Manual Failover Steps

1. Stop replication on primary (if accessible):
Transaction: LTRC → Stop All

2. Take over DR HANA:
hdbnsutil -sr_takeover

3. Verify DR HANA status:
HDB info
→ Should show: Mode = PRIMARY

4. Start SLT on DR site:
startsap

5. Activate MT_IDs:
Transaction: LTRC → Start Replication

6. Verify data flow:
Check /DMIS/DT_STATUS

7. Update application connections:
Point apps to hana-dr:30015

8. Monitor for 1 hour:
Check throughput, latency, errors

9. Communicate to stakeholders:
Send status update email

Estimated time: 30-45 minutes

6. Failback Procedures

Planned Failback

Scenario: Primary site restored, failback from DR

Step 1: Sync primary with DR data
hdbnsutil -sr_register \
--name=PRIMARY_RESTORED \
--remoteHost=hana-dr \
--remoteInstance=00 \
--replicationMode=sync \
--operationMode=logreplay_readaccess

Step 2: Wait for full sync
hdbnsutil -sr_state
→ Wait until: "fully synchronized"

## WORK REQUIRED
Render the line "Point apps to hana-dr:30015" from the failover steps in Spanish.

Dataset excerpts
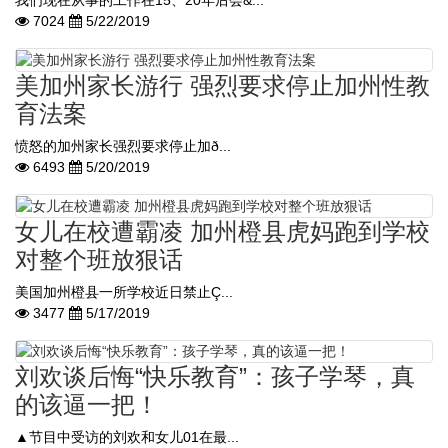
我们现在从事的工作在15、20年后会&...
7024
5/22/2019
美加州家长游行 强烈要求停止加州性教
育法案
愤怒的加州家长强烈要求停止加ð...
6493
5/20/2019
女儿在校遭霸凌 加州橙县虎妈跑到学校
对整个班放狠话
美国加州橙县一所学校近日禁止Ç...
3477
5/17/2019
刘欢谈后悔“快乐教育”：孩子学琴，真
的该逼一把！
▲节目中受访的刘欢和女儿01在最...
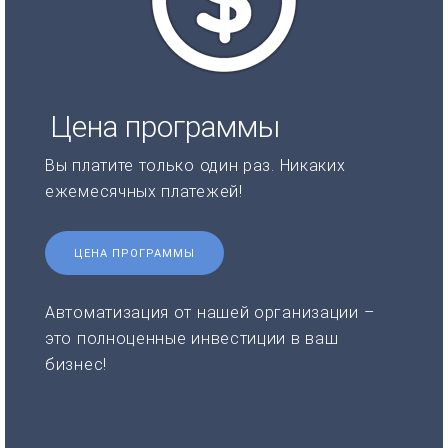
Цена программы
Вы платите только один раз. Никаких
ежемесячных платежей!
ЦЕНА ПРОГРАММЫ
Автоматизация от нашей организации –
это полноценные инвестиции в ваш
бизнес!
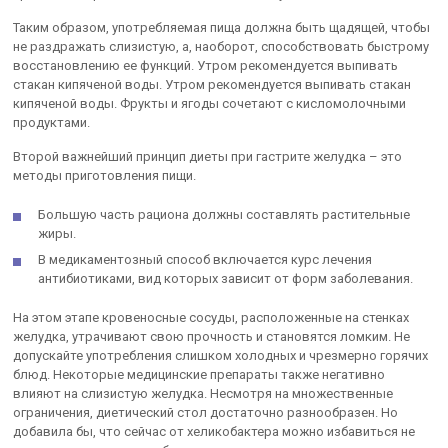
Таким образом, употребляемая пища должна быть щадящей, чтобы
не раздражать слизистую, а, наоборот, способствовать быстрому
восстановлению ее функций. Утром рекомендуется выпивать
стакан кипяченой воды. Утром рекомендуется выпивать стакан
кипяченой воды. Фрукты и ягоды сочетают с кисломолочными
продуктами.
Второй важнейший принцип диеты при гастрите желудка – это
методы приготовления пищи.
Большую часть рациона должны составлять растительные
жиры.
В медикаментозный способ включается курс лечения
антибиотиками, вид которых зависит от форм заболевания.
На этом этапе кровеносные сосуды, расположенные на стенках
желудка, утрачивают свою прочность и становятся ломким. Не
допускайте употребления слишком холодных и чрезмерно горячих
блюд. Некоторые медицинские препараты также негативно
влияют на слизистую желудка. Несмотря на множественные
ограничения, диетический стол достаточно разнообразен. Но
добавила бы, что сейчас от хеликобактера можно избавиться не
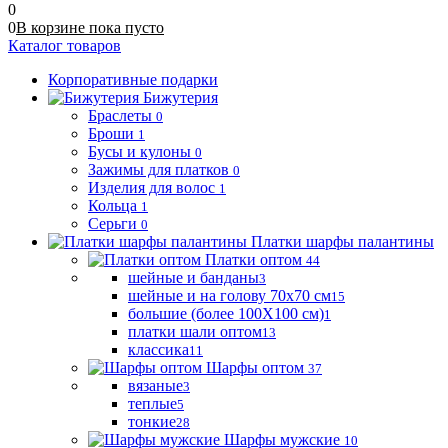
0
0
В корзине
пока
пусто
Каталог товаров
Корпоративные подарки
Бижутерия
Браслеты
0
Броши
1
Бусы и кулоны
0
Зажимы для платков
0
Изделия для волос
1
Кольца
1
Серьги
0
Платки шарфы палантины
Платки оптом
44
шейные и банданы
3
шейные и на голову 70х70 см
15
большие (более 100Х100 см)
1
платки шали оптом
13
классика
11
Шарфы оптом
37
вязаные
3
теплые
5
тонкие
28
Шарфы мужские
10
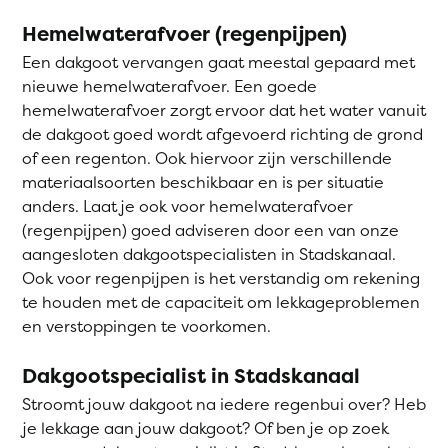
Hemelwaterafvoer (regenpijpen)
Een dakgoot vervangen gaat meestal gepaard met
nieuwe hemelwaterafvoer. Een goede
hemelwaterafvoer zorgt ervoor dat het water vanuit
de dakgoot goed wordt afgevoerd richting de grond
of een regenton. Ook hiervoor zijn verschillende
materiaalsoorten beschikbaar en is per situatie
anders. Laat je ook voor hemelwaterafvoer
(regenpijpen) goed adviseren door een van onze
aangesloten dakgootspecialisten in Stadskanaal.
Ook voor regenpijpen is het verstandig om rekening
te houden met de capaciteit om lekkageproblemen
en verstoppingen te voorkomen.
Dakgootspecialist in Stadskanaal
Stroomt jouw dakgoot na iedere regenbui over? Heb
je lekkage aan jouw dakgoot? Of ben je op zoek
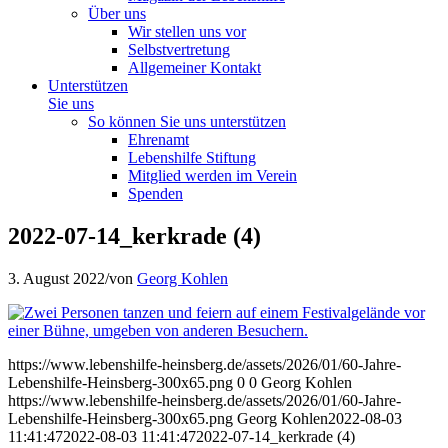
Über uns
Wir stellen uns vor
Selbstvertretung
Allgemeiner Kontakt
Unterstützen
Sie uns
So können Sie uns unterstützen
Ehrenamt
Lebenshilfe Stiftung
Mitglied werden im Verein
Spenden
2022-07-14_kerkrade (4)
3. August 2022
/
von
Georg Kohlen
https://www.lebenshilfe-heinsberg.de/assets/2026/01/60-Jahre-
Lebenshilfe-Heinsberg-300x65.png
0
0
Georg Kohlen
https://www.lebenshilfe-heinsberg.de/assets/2026/01/60-Jahre-
Lebenshilfe-Heinsberg-300x65.png
Georg Kohlen
2022-08-03
11:41:47
2022-08-03 11:41:47
2022-07-14_kerkrade (4)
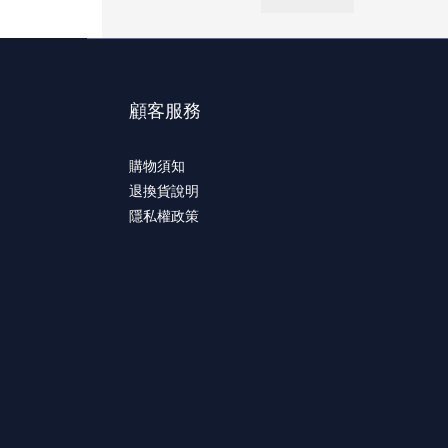
顧客服務
購物須知
退換貨說明
隱私權政策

## EXPECTED ANSWER
Dirija las aplicaciones a hana-dr:30015.